[Document layout analysis data]

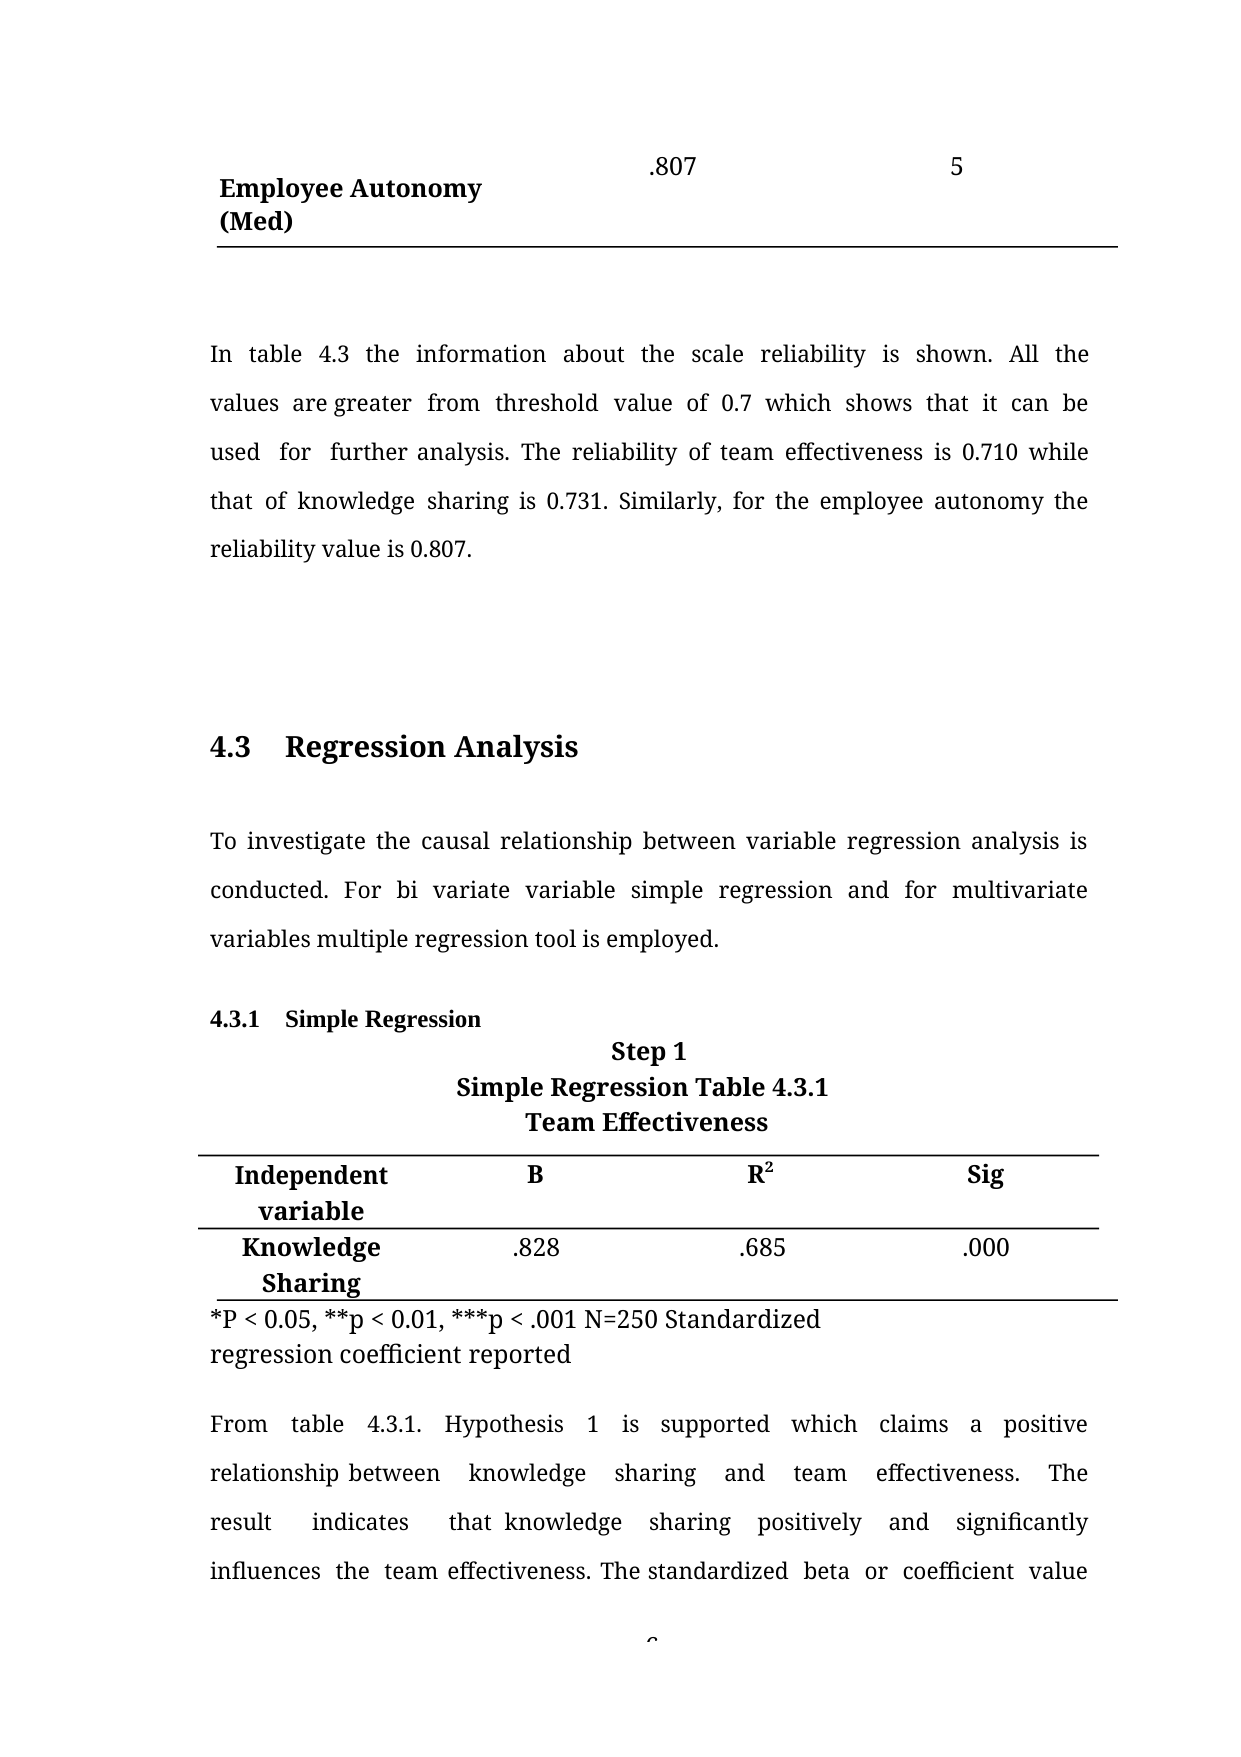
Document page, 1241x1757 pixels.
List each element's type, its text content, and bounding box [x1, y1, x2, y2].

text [210, 1408, 1089, 1586]
subtitle Regression Analysis [210, 727, 1115, 766]
text .828 .685 .000 [407, 1230, 1115, 1264]
text Simple Regression Table 4.3.1 Team Effectiveness [456, 1069, 843, 1138]
text In table 4.3 the information about the scale reliability is shown. All the values are greater from threshold value of 0.7 which shows that it can be used for further analysis. The reliability of team effectiveness is 0.710 while that of knowledge sharing is 0.731. Similarly, for the employee autonomy the reliability value is 0.807. [210, 338, 1089, 565]
text Independent variable Knowledge Sharing [231, 1158, 392, 1299]
text To investigate the causal relationship between variable regression analysis is conducted. For bi variate variable simple regression and for multivariate variables multiple regression tool is employed. [210, 825, 1089, 954]
text Step 1 [220, 1034, 1078, 1068]
text Β R2 Sig [416, 1157, 1115, 1191]
subtitle Employee Autonomy (Med) [219, 171, 489, 238]
text *P < 0.05, **p < 0.01, ***p < .001 N=250 Standardized regression coefficient reported [210, 1302, 939, 1371]
text .807 5 [649, 149, 1115, 183]
subtitle Simple Regression [210, 1004, 1115, 1033]
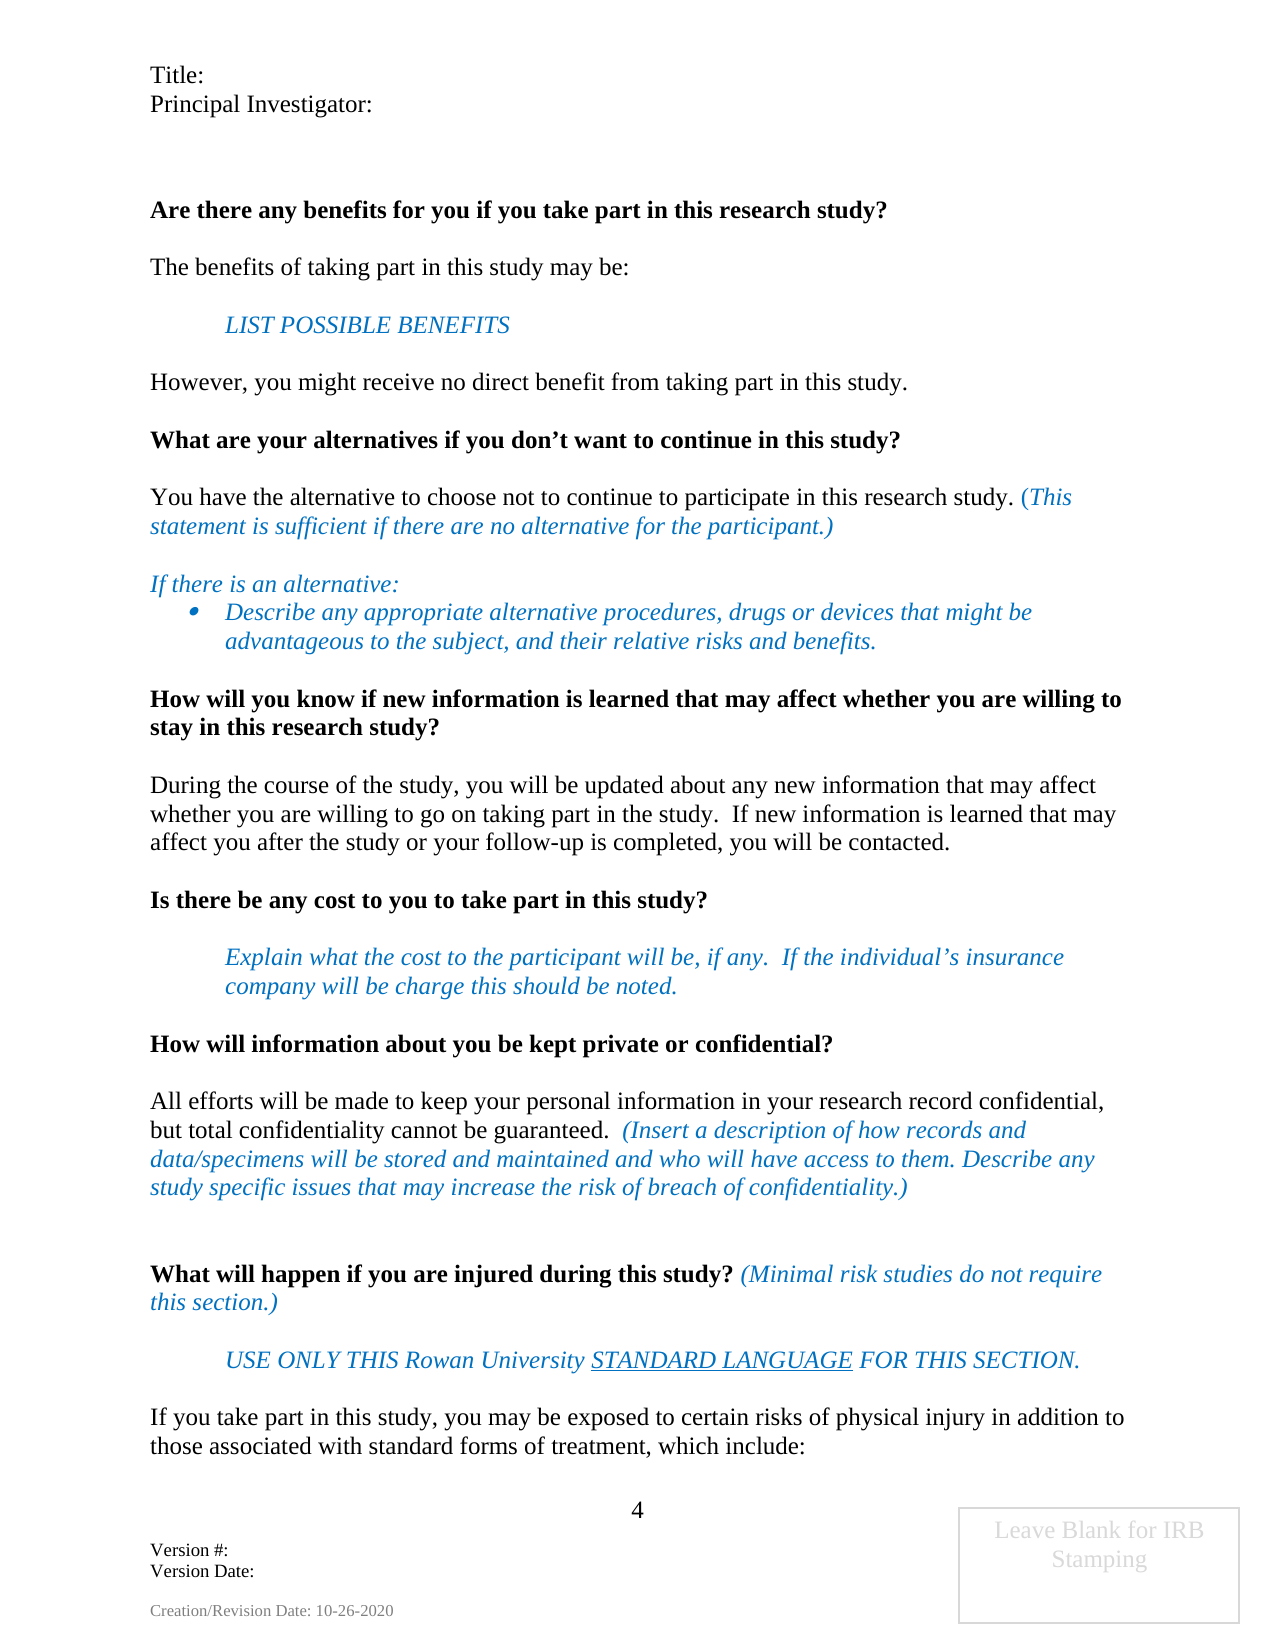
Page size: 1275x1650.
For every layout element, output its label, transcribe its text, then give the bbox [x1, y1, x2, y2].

- Task statement:
The entries above should be retyped exactly, minus any pictures.

- Solved exercise:
Document page, 1241x1757 pixels.
List each element's type, its text content, and bounding box [x1, y1, x2, y2].

text [210, 1408, 1089, 1586]
subtitle Regression Analysis [210, 727, 1115, 766]
text .828 .685 .000 [407, 1230, 1115, 1264]
text Simple Regression Table 4.3.1 Team Effectiveness [456, 1069, 843, 1138]
text In table 4.3 the information about the scale reliability is shown. All the values are greater from threshold value of 0.7 which shows that it can be used for further analysis. The reliability of team effectiveness is 0.710 while that of knowledge sharing is 0.731. Similarly, for the employee autonomy the reliability value is 0.807. [210, 338, 1089, 565]
text Independent variable Knowledge Sharing [231, 1158, 392, 1299]
text To investigate the causal relationship between variable regression analysis is conducted. For bi variate variable simple regression and for multivariate variables multiple regression tool is employed. [210, 825, 1089, 954]
text Step 1 [220, 1034, 1078, 1068]
text Β R2 Sig [416, 1157, 1115, 1191]
subtitle Employee Autonomy (Med) [219, 171, 489, 238]
text *P < 0.05, **p < 0.01, ***p < .001 N=250 Standardized regression coefficient reported [210, 1302, 939, 1371]
text .807 5 [649, 149, 1115, 183]
subtitle Simple Regression [210, 1004, 1115, 1033]
Page size: 1275x1650.
For every layout element, output its label, transcribe its text, then give the bbox [x1, y1, x2, y2].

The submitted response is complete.